• [Exercise requirements]:
a. In the passage on interstellar cyclers, what is identified as the biggest problem with cyclers?
b. Continue the passage on interstellar cyclers from the point where it stops.

• [Excerpt provided]:
=== Section Start ===
With cyclers in the picture, the energy and dollar costs to send a cargo to, say, Alpha Centauri need to be recalculated. Why send a 10,000 tonne starship, when we can accelerate 100 tonnes and get the same amount of cargo there? --And what's more, turn around and immediately do it again with the next passing cycler?

It should be quite possible to do this; however I've so far identified three technical difficulties with cyclers that other starship designs don't have:

  • The biggest problem is that it takes nearly as much energy to turn a cycler as it does to accelerate it to begin with. If you only have two stations on the cycler ring, then obviously this is a killer problem. The idea of cyclers is however that their efficiency scales with the number of stops on the ring, because the amount of energy expenditure to turn on each segment of the ring is going to be lower as the number of segments rises. For a cycler on a ring with ten stops (which turns ten times) each turn costs less than on a ring with five stops. So cyclers are essentially a cooperative system; they fail if nobody cooperates. (This assumes that the energy for turning comes from each world that the cycler passes, either in the form of antimatter shipped up to the cycler, or directly as beam energy.)
=== Section End ===
• [Extracted information]:
=== Section Start ===
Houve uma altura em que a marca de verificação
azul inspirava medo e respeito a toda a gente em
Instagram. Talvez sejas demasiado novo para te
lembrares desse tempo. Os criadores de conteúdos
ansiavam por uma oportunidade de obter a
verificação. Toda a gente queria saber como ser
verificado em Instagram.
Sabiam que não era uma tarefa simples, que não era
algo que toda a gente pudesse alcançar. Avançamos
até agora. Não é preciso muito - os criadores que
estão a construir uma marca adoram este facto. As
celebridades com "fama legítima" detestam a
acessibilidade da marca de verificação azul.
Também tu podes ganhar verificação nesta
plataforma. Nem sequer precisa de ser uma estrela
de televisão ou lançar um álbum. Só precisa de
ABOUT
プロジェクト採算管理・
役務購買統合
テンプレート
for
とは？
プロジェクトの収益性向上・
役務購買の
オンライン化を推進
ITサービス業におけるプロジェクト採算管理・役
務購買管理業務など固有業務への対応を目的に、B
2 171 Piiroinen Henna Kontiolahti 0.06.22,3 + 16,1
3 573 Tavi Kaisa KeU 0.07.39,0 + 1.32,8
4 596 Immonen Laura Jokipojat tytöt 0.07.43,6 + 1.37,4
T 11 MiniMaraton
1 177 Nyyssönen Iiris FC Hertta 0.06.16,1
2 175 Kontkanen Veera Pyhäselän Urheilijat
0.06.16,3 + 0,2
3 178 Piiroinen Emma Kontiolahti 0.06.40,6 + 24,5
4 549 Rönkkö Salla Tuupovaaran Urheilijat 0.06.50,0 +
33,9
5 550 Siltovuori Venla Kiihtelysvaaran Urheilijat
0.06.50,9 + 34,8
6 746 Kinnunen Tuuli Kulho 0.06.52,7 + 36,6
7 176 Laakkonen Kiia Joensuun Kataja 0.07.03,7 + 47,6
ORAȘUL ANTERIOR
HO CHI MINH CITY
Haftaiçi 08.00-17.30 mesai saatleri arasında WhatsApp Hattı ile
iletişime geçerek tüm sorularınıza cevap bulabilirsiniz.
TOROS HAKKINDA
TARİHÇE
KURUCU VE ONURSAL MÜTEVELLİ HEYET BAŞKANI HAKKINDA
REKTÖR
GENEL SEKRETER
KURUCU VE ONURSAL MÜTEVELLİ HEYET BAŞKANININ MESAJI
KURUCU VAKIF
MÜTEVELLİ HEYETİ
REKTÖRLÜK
=== Section End ===
• [Expected results]:
a. Turning a cycler takes nearly as much energy as accelerating it in the first place.

b.
  • They require that the large and complex craft survive travelling through the interstellar medium at relativistic speeds for much longer than other kinds of starship;
  • They present a potentially daunting problem in making rendezvous with incoming shuttles and in "finding the beam" to decelerate cargo.
  • Scaling the Heavens

    The above title is a deliberate pun, because here I want to talk about the issue of scale in interstellar travel. Because Schroeder cyclers travel from station to station, they are most useful if we can scale up the number of stations they pass by, as mentioned above. This is where they open possibilities that other starship designs have not. Cyclers become feasible if we include in their rings not just the lit stars, but the invisible worlds of interstellar space: the brown dwarfs and trans-Jupiterian planets now known to exist between the stars.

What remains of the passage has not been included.